## Exercise tasks
1. In the passage about Richard Trumka and the Keystone XL pipeline, how many projected construction jobs does the union say the cancellation will cost?
2. In the passage about Richard Trumka and the Keystone XL pipeline, shorten the paragraph beginning "AFL-CIO President Richard Trumka said he was disappointed" to one brief sentence that keeps its main facts.
3. Extend the article on Richard Trumka and the Keystone XL pipeline, picking up after its final sentence.

## Given passage

┄┄┄┄┄┄┄┄┄┄┄┄┄┄┄┄┄┄┄┄

President of the AFL-CIO Richard Trumka speaks about his role in securing labor protections in an interview with Reuters in Washington, D.C., December 19, 2019. (Joshua Roberts/Reuters)

AFL-CIO President Richard Trumka said he was disappointed in President Biden’s decision to cancel the Keystone XL pipeline on his first day in office, a move that the union says will cost 1,000 existing jobs and 10,000 projected construction jobs. 

In an interview with Axios’ Jonathan Swan published Sunday, Trumka said that the Laborers’ International Union of North America was right to condemn Biden for signing an executive order to rescind the Keystone XL pipeline permit.

“I wish he hadn’t done that on the first day,” Trumka said.

“It did and will cost us jobs in the process,” he added. “I wish he had paired that more carefully with the thing that he did second by saying here’s where we’re creating jobs.”

He said that he believes Biden realized he made a mistake in not simultaneously announcing plans for job creation saying, “the next time the subject came up it was done the right way.”

He said politicians should be cognizant that Americans don’t want to move across the country for a new job out of the blue and gave credit to Biden for proposing alternatives.

┄┄┄┄┄┄┄┄┄┄┄┄┄┄┄┄┄┄┄┄

## Data extracts
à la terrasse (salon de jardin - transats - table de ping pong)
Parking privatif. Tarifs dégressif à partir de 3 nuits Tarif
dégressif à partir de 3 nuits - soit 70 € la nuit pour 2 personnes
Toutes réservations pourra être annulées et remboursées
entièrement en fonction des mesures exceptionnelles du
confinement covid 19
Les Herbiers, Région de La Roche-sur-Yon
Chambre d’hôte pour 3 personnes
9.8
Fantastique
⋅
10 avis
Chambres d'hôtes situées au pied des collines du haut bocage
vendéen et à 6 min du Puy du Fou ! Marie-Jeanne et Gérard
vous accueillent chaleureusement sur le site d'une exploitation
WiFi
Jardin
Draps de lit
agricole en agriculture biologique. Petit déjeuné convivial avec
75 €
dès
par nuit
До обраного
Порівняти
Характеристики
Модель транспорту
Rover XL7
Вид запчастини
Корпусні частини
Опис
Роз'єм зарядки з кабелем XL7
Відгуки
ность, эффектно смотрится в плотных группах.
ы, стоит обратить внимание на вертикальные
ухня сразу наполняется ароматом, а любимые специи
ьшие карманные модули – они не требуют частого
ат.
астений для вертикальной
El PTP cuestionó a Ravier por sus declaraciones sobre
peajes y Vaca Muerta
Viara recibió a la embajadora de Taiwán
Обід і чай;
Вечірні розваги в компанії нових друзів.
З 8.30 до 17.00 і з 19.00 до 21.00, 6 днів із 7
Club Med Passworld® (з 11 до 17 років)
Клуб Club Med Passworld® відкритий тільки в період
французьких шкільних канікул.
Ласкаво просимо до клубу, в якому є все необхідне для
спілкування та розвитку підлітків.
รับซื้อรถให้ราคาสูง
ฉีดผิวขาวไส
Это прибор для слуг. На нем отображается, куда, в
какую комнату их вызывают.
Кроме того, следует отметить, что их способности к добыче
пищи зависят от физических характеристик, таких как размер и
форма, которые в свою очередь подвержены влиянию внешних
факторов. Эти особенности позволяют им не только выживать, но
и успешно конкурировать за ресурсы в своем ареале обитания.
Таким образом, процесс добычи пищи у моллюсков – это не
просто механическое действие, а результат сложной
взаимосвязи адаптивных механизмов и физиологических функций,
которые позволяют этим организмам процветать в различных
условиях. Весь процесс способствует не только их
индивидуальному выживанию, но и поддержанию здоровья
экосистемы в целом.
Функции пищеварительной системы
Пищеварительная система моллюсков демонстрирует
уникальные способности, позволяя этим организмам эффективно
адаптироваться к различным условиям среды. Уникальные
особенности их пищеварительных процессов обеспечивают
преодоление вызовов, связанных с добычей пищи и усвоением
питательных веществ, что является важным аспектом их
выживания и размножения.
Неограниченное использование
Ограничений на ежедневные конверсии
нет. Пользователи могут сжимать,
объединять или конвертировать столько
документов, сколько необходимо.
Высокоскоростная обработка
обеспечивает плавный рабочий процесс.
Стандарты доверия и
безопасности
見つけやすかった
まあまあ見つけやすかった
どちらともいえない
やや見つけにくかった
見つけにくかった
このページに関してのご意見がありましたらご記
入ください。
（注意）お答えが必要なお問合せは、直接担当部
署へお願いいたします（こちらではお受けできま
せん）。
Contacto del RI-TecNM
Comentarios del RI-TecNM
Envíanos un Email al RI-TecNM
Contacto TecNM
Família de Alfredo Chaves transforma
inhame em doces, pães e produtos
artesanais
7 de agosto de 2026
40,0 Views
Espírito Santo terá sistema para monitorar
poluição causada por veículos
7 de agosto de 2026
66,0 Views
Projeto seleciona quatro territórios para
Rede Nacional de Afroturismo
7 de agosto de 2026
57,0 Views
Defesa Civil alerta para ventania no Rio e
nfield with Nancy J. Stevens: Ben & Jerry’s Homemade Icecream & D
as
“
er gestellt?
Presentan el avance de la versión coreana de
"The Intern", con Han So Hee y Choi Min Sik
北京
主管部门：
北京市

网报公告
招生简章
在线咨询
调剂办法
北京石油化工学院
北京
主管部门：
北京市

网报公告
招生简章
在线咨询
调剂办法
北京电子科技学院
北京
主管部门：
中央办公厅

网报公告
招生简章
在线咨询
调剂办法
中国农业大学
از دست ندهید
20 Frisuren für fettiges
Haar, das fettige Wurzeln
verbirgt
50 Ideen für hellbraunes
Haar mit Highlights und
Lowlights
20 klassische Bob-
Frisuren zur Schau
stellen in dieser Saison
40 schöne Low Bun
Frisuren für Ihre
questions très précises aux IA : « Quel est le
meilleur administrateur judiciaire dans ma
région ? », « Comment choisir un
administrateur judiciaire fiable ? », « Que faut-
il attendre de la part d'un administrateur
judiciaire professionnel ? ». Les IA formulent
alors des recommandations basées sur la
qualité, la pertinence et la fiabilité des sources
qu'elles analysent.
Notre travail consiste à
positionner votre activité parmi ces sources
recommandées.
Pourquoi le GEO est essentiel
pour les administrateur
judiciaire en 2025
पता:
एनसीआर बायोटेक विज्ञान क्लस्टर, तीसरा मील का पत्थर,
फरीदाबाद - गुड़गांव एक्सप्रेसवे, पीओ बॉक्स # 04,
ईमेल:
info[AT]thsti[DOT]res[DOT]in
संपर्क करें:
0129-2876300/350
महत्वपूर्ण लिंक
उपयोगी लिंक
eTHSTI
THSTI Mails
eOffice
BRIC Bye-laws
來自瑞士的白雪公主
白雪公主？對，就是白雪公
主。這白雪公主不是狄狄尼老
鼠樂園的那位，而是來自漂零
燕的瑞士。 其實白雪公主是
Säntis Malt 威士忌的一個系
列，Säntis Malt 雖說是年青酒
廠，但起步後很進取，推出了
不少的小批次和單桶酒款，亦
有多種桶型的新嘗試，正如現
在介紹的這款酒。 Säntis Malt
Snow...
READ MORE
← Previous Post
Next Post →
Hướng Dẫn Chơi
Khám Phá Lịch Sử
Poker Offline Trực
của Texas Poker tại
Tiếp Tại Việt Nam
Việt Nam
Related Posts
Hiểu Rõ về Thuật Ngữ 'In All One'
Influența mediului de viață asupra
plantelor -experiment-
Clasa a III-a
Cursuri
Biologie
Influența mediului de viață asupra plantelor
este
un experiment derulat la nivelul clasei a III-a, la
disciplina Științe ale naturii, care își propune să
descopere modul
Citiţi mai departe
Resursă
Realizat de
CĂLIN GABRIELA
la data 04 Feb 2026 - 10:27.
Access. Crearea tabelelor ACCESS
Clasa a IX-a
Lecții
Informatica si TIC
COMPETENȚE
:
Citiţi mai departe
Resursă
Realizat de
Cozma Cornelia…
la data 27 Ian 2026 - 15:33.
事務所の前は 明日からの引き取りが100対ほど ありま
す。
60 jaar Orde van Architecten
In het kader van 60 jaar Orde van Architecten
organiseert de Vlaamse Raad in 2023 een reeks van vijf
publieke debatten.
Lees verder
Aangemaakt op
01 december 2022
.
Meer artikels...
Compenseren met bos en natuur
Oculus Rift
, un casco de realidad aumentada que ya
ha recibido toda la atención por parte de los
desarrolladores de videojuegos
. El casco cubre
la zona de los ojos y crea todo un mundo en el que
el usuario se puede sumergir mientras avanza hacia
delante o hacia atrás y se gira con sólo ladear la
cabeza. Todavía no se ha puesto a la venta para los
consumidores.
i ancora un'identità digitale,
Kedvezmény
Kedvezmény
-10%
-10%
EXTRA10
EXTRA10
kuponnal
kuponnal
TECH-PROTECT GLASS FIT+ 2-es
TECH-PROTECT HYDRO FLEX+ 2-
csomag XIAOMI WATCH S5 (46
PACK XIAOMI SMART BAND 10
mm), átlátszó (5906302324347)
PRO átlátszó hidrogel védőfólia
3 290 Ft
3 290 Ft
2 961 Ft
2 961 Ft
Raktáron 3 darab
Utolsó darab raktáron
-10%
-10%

┄┄┄┄┄┄┄┄┄┄┄┄┄┄┄┄┄┄┄┄

## Numbered answers
1. 10,000 projected construction jobs.

2. Trumka was disappointed that Biden canceled the Keystone XL pipeline on his first day in office, which the union says will cost 1,000 existing jobs and 10,000 projected construction jobs.

3.
“We can do mine reclamation, we can fix leaks and we can fix seeps and create hundreds of thousands of jobs in doing all of that stuff,” he said.

Trumka said that while he doesn’t know if Biden will shut down other pipelines that if he does, “he’ll pair it with job creation that will be greater than the number of jobs lost.”

He called Biden a “man of his word” and said he believes the Democrat’s promises to “create jobs, good union jobs, and be the best union president we’ve ever had.”

In response to the interview, White House spokesperson Vedant Patel told The Hill that “President Biden has proposed transformative investments in infrastructure that will not only create millions of good union jobs but also help tackle the climate crisis.”